Astrotheology is the study of the relationship between celestial phenomena and religious belief — specifically the argument that the gods, myths and sacred narratives of human civilisation originated as personifications of the sun, moon, planets and constellations. The word combines astro (star, celestial) with theology (the study of the divine) — but its implications go far beyond academic study.
The core observation is simple and ancient: every culture that has ever existed has looked up at the same sky. The sun rises and sets, waxes and wanes through the seasons, dies at the winter solstice and is reborn three days later as the days begin to lengthen again. The moon cycles through its phases in 28 days.
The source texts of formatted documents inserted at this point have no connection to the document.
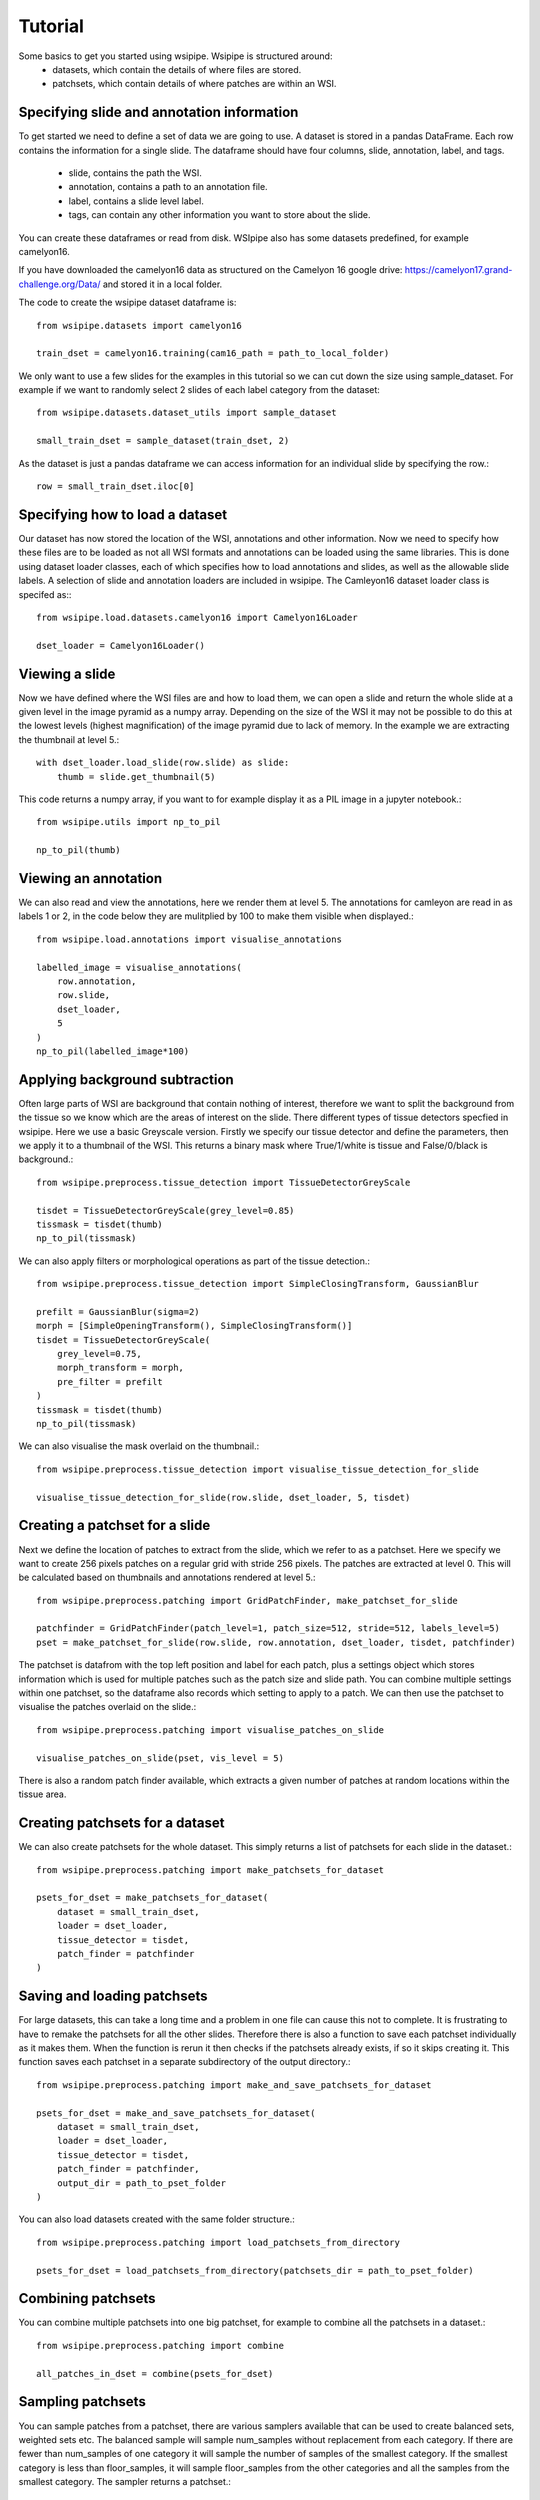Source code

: =====
Tutorial
=====

Some basics to get you started using wsipipe. Wsipipe is structured around:
    - datasets, which contain the details of where files are stored.
    - patchsets, which contain details of where patches are within an WSI.

Specifying slide and annotation information 
===========================================

To get started we need to define a set of data we are going to use.
A dataset is stored in a pandas DataFrame. 
Each row contains the information for a single slide.
The dataframe should have four columns, slide, annotation, label, and tags.
    - slide, contains the path the WSI.
    - annotation, contains a path to an annotation file.
    - label, contains a slide level label.
    - tags, can contain any other information you want to store about the slide.
You can create these dataframes or read from disk. 
WSIpipe also has some datasets predefined, for example camelyon16.

If you have downloaded the camelyon16 data as structured on the  Camelyon 16 google drive:
https://camelyon17.grand-challenge.org/Data/ and stored it in a local folder.

The code to create the wsipipe dataset dataframe is::

    from wsipipe.datasets import camelyon16

    train_dset = camelyon16.training(cam16_path = path_to_local_folder)

We only want to use a few slides for the examples in this tutorial so we can cut down the size using sample_dataset.
For example if we want to randomly select 2 slides of each label category from the dataset::

    from wsipipe.datasets.dataset_utils import sample_dataset

    small_train_dset = sample_dataset(train_dset, 2)

As the dataset is just a pandas dataframe we can access information for an individual slide by specifying the row.::

    row = small_train_dset.iloc[0]

Specifying how to load a dataset
================================

Our dataset has now stored the location of the WSI, annotations and other information. 
Now we need to specify how these files are to be loaded as not all WSI formats and annotations
can be loaded using the same libraries.
This is done using dataset loader classes, each of which specifies how to load annotations and slides, 
as well as the allowable slide labels. 
A selection of slide and annotation loaders are included in wsipipe.
The Camleyon16 dataset loader class is specifed as:::

    from wsipipe.load.datasets.camelyon16 import Camelyon16Loader

    dset_loader = Camelyon16Loader()

Viewing a slide
===============

Now we have defined where the WSI files are and how to load them, we can open a slide and return 
the whole slide at a given level in the image pyramid as a numpy array. Depending on the size of 
the WSI it may not be possible to do this at the lowest levels (highest magnification)
of the image pyramid due to lack of memory. In the example we are extracting the thumbnail at 
level 5.::

    with dset_loader.load_slide(row.slide) as slide:
        thumb = slide.get_thumbnail(5)

This code returns a numpy array, if you want to for example display it as a PIL image in a jupyter notebook.::

    from wsipipe.utils import np_to_pil

    np_to_pil(thumb)

Viewing an annotation
=====================

We can also read and view the annotations, here we render them at level 5. 
The annotations for camleyon are read in as labels 1 or 2, 
in the code below they are mulitplied by 100 to make them visible when displayed.::

    from wsipipe.load.annotations import visualise_annotations

    labelled_image = visualise_annotations(
        row.annotation, 
        row.slide,
        dset_loader,
        5
    )
    np_to_pil(labelled_image*100)

Applying background subtraction
===============================

Often large parts of WSI are background that contain nothing of interest, 
therefore we want to split the background from the tissue so we know which are the areas of interest on the slide.
There different types of tissue detectors specfied in wsipipe. Here we use a basic Greyscale version.
Firstly we specify our tissue detector and define the parameters, then we apply it to a thumbnail of the WSI.
This returns a binary mask where True/1/white is tissue and False/0/black is background.::

    from wsipipe.preprocess.tissue_detection import TissueDetectorGreyScale
    
    tisdet = TissueDetectorGreyScale(grey_level=0.85)
    tissmask = tisdet(thumb)
    np_to_pil(tissmask)

We can also apply filters or morphological operations as part of the tissue detection.::

    from wsipipe.preprocess.tissue_detection import SimpleClosingTransform, GaussianBlur

    prefilt = GaussianBlur(sigma=2)
    morph = [SimpleOpeningTransform(), SimpleClosingTransform()]
    tisdet = TissueDetectorGreyScale(
        grey_level=0.75, 
        morph_transform = morph, 
        pre_filter = prefilt
    )
    tissmask = tisdet(thumb)
    np_to_pil(tissmask)

We can also visualise the mask overlaid on the thumbnail.::

    from wsipipe.preprocess.tissue_detection import visualise_tissue_detection_for_slide
    
    visualise_tissue_detection_for_slide(row.slide, dset_loader, 5, tisdet)


Creating a patchset for a slide
===============================

Next we define the location of patches to extract from the slide, which we refer to as a patchset. 
Here we specify we want to create 256 pixels patches on a regular grid with stride 256 pixels. 
The patches are extracted at level 0. This will be calculated based on thumbnails and annotations 
rendered at level 5.::

    from wsipipe.preprocess.patching import GridPatchFinder, make_patchset_for_slide

    patchfinder = GridPatchFinder(patch_level=1, patch_size=512, stride=512, labels_level=5)
    pset = make_patchset_for_slide(row.slide, row.annotation, dset_loader, tisdet, patchfinder)

The patchset is datafrom with the top left position and label for each patch, plus a settings object 
which stores information which is used for multiple patches such as the patch size and slide path. 
You can combine multiple settings within one patchset, so the dataframe also records which setting to apply to a patch.
We can then use the patchset to visualise the patches overlaid on the slide.::

    from wsipipe.preprocess.patching import visualise_patches_on_slide

    visualise_patches_on_slide(pset, vis_level = 5)

There is also a random patch finder available, which extracts a given number of patches at random locations
within the tissue area. 

Creating patchsets for a dataset
================================

We can also create patchsets for the whole dataset. This simply returns a list of patchsets for each slide in the dataset.::

    from wsipipe.preprocess.patching import make_patchsets_for_dataset

    psets_for_dset = make_patchsets_for_dataset(
        dataset = small_train_dset, 
        loader = dset_loader, 
        tissue_detector = tisdet, 
        patch_finder = patchfinder
    )

Saving and loading patchsets
============================

For large datasets, this can take a long time and a problem in one file can cause this not to complete. It is frustrating to 
have to remake the patchsets for all the other slides. Therefore there is also a function to save each patchset individually
as it makes them. When the function is rerun it then checks if the patchsets already exists, if so it skips creating it.
This function saves each patchset in a separate subdirectory of the output directory.::

    from wsipipe.preprocess.patching import make_and_save_patchsets_for_dataset

    psets_for_dset = make_and_save_patchsets_for_dataset(
        dataset = small_train_dset, 
        loader = dset_loader, 
        tissue_detector = tisdet, 
        patch_finder = patchfinder, 
        output_dir = path_to_pset_folder
    )

You can also load datasets created with the same folder structure.::

    from wsipipe.preprocess.patching import load_patchsets_from_directory

    psets_for_dset = load_patchsets_from_directory(patchsets_dir = path_to_pset_folder)

Combining patchsets
===================

You can combine multiple patchsets into one big patchset, for example to combine all the patchsets in a dataset.::

    from wsipipe.preprocess.patching import combine

    all_patches_in_dset = combine(psets_for_dset)

Sampling patchsets
==================

You can sample patches from a patchset, there are various samplers available that can be used to create 
balanced sets, weighted sets etc. The balanced sample will sample num_samples without replacement from each category.
If there are fewer than num_samples of one category it will sample the number of samples of the smallest 
category. If the smallest category is less than floor_samples, it will sample floor_samples
from the other categories and all the samples from the smallest category. The sampler returns a patchset.::

    from wsipipe.preprocess.sample import balanced_sample

    sampled_patches = balanced_sample(
        patches = all_patches_in_dset, 
        num_samples = 500, 
        floor_samples = 100
    )

Creating patches
================

Once you have a patchset (an individual slide, a combined patchset or a sampled patchset) 
it is simple to create the patches from it.::

    sampled_patches.export_patches(path_to_folder_for_patches)

You now have your patches ready for training the deep learning model of your choice.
The planets move against the fixed stars in predictable patterns. The precession of the equinoxes shifts the backdrop of the heavens over a 26,000-year cycle. These are universal, observable, reliable phenomena — the natural basis for any religion that must function across generations without written records.
What astrotheologists argue is that the great religious narratives of humanity are encoded astronomy — that the story of a god born of a virgin at the winter solstice, who gathers twelve followers, dies and is resurrected, is not an account of historical events but a mythologised description of the sun's annual cycle through the twelve signs of the zodiac. The "virgin" is the constellation Virgo on the eastern horizon at the moment of sunrise on the winter solstice. The "twelve disciples" are the twelve zodiacal signs the sun passes through in a year. The death and resurrection is the sun's apparent standstill at its lowest point (December 22) for three days before it begins to rise again — the origin of the Christian Easter narrative that falls at the spring equinox, when light finally overcomes darkness.